Bob Hockett has posted Preliberal Autonomy and Postliberal Finance to SSRN. The abstract reads,
Even American Founders whose views diverged as dramatically as those of Jefferson and Hamilton shared a view of finance and of enterprise that one might call “productive republican.” Pursuant to this vision, financial and other forms of market activity are instrumentally rather than intrinsically good — and for that very reason are of interest to the public qua public rather than to the public qua aggregate of “private” individuals. Citizens are best left free to engage in financial and other market activities, per this understanding, only insofar as these are consistent with sustainable collective republic-making. And the republic — the res publica or “thing of the public” — for its part devotes many of its energies to the task of fostering and maintaining a materially independent republican citizenry. State and citizen are thus mutually constituting and mutually supporting, per this vision, and finance is important primarily in its capacity to nurture that symbiosis.

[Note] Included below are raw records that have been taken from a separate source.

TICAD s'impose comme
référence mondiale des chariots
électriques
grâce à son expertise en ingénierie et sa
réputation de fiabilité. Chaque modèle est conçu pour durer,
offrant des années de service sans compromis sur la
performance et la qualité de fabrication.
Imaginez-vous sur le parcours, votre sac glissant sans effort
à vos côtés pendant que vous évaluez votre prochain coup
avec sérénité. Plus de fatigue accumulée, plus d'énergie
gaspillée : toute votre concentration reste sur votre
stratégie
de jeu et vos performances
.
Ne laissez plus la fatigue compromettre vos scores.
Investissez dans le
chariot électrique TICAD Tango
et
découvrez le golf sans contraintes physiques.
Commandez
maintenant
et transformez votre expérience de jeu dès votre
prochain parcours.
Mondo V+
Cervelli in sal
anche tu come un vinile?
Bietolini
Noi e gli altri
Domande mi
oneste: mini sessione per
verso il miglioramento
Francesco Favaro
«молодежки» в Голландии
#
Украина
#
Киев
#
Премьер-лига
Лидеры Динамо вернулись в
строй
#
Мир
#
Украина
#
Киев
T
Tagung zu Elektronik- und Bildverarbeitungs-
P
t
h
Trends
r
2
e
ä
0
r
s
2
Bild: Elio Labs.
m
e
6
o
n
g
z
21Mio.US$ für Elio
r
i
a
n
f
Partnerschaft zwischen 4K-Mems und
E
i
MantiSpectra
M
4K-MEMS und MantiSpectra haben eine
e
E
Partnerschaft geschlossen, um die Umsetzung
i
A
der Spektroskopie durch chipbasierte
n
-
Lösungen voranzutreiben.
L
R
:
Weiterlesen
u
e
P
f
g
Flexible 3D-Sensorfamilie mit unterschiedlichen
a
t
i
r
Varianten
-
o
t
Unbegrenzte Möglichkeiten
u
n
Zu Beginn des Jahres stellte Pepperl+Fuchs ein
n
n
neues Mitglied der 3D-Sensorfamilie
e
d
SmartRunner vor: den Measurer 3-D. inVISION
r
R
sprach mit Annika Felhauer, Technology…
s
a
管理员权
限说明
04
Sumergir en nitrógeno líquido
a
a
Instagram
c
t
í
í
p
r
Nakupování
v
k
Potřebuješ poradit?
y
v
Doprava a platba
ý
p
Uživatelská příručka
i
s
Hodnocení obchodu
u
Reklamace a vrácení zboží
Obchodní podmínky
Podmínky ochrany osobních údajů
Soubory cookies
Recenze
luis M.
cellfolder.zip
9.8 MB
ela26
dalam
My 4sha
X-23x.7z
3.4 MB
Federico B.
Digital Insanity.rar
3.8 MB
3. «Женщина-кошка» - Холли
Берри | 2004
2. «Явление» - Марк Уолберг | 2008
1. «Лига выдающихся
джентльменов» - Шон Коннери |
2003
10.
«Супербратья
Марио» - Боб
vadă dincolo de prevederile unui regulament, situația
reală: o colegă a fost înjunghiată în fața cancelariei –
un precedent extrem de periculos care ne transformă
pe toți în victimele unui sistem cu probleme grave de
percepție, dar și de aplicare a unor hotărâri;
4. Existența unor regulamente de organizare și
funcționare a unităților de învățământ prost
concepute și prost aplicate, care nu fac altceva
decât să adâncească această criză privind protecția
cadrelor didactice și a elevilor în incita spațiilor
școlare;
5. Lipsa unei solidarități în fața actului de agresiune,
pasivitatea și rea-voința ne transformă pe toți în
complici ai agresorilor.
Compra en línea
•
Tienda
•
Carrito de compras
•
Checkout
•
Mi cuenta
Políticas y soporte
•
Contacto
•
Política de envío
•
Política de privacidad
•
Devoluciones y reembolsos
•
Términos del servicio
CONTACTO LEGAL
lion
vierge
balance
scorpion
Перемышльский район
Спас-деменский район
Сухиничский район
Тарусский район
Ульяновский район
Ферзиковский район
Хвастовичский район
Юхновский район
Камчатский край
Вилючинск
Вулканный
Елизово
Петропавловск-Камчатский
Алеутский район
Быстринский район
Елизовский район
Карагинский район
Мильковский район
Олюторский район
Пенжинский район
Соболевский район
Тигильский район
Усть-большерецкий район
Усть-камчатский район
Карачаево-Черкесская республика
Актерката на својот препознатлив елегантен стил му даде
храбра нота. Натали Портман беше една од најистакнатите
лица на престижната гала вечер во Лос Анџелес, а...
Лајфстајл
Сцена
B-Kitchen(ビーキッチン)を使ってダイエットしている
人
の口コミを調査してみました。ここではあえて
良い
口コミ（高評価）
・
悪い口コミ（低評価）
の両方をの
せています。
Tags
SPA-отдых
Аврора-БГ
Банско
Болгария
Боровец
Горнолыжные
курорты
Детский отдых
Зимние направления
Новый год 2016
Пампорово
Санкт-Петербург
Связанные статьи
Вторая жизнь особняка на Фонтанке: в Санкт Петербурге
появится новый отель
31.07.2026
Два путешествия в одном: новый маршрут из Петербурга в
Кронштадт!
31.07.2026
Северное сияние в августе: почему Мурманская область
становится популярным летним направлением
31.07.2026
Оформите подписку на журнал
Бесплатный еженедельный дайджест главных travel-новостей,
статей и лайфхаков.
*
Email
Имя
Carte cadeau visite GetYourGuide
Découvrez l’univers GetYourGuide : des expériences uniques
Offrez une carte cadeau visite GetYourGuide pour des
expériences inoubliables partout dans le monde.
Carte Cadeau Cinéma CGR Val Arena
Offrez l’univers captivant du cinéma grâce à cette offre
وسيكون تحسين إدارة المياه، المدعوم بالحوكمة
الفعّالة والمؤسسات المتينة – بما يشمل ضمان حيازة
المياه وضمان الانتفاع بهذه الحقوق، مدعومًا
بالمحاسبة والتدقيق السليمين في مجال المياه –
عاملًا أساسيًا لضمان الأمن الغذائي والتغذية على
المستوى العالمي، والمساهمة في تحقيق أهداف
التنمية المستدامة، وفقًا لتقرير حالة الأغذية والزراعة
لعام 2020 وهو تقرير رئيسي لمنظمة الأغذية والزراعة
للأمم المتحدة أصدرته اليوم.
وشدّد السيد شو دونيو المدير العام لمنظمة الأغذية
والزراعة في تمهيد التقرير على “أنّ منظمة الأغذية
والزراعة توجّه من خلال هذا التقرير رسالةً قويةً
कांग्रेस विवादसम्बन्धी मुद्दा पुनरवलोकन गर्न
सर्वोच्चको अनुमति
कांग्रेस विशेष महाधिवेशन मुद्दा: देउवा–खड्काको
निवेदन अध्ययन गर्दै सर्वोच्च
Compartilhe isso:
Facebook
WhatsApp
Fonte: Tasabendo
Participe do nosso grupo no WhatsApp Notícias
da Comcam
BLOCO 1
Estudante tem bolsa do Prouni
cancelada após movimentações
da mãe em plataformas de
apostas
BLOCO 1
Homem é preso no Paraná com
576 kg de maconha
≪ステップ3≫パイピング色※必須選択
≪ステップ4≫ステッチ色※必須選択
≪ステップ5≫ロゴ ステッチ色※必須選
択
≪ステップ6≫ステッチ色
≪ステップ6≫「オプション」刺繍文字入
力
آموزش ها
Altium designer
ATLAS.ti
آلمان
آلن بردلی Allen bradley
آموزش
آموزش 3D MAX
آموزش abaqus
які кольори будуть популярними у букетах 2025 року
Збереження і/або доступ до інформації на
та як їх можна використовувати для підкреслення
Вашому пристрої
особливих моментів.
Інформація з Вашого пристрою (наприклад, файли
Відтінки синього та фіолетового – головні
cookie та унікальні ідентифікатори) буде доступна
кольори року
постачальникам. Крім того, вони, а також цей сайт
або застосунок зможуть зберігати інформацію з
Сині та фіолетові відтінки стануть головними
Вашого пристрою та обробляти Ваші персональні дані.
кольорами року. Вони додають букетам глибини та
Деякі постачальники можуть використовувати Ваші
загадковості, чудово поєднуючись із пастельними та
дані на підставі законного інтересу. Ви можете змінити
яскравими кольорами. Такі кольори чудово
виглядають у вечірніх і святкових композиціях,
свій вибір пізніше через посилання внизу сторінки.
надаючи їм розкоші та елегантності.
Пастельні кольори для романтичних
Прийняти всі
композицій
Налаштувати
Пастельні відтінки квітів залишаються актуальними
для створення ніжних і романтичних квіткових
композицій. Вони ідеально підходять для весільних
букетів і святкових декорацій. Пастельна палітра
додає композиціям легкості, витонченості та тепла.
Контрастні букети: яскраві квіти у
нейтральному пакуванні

The productive republican view of finance can be illuminatingly contrasted with another view of more recent vintage, which one might call “liberal.” The liberal view takes market activity to be an intrinsic good, if not indeed a matter of inherent political-cum-moral right. Markets on this view are as it were natural social outgrowths of and aggregated counterparts to inherently “free” individual choices — choices that all of us, in both our individual and our collective capacities, are ethically bound to respect insofar as they don’t impose illegitimate costs upon others. So-called “public” interventions in “private” markets are accordingly fit subjects of suspicion and scrutiny per the liberal view. They are presumptively problematic unless and until proven otherwise, while “proof otherwise” for its part typically takes the form of proof that the intervention protects putatively pre-political freedom itself.
I claim in this article, a solicited symposium contribution, that American financial law, and economic law more generally, were once highly productive-republican in character, and that many financial, economic and, in consequence, political dysfunctions with which we have become familiar in recent decades stem from those laws’ having become steadily more liberal in character over time. I also argue that a number of essays, articles, and monographs published over the last twenty years or so under the rubrics of “banking the poor,” “alternative banking,” or “democratized finance” are, in effect if not self-conscious intention, attempts at partial recovery of the productive republican tradition — at least in the realm of finance. They are in this sense what might be called “post-liberal” in sensibility, if not quite in self-conscious aim. Their project can accordingly be aided, I aim to show, by affording them a form of reflective project-consciousness. That consciousness, however, once attained, will not be satisfied with post-liberal finance alone. It will demand a post-liberal economics.
This symposium piece is particularly compelling because it includes a personal story about Bob’s involvement with a “homeless kibbutz.” No spoilers, so you’ll have to read it yourself.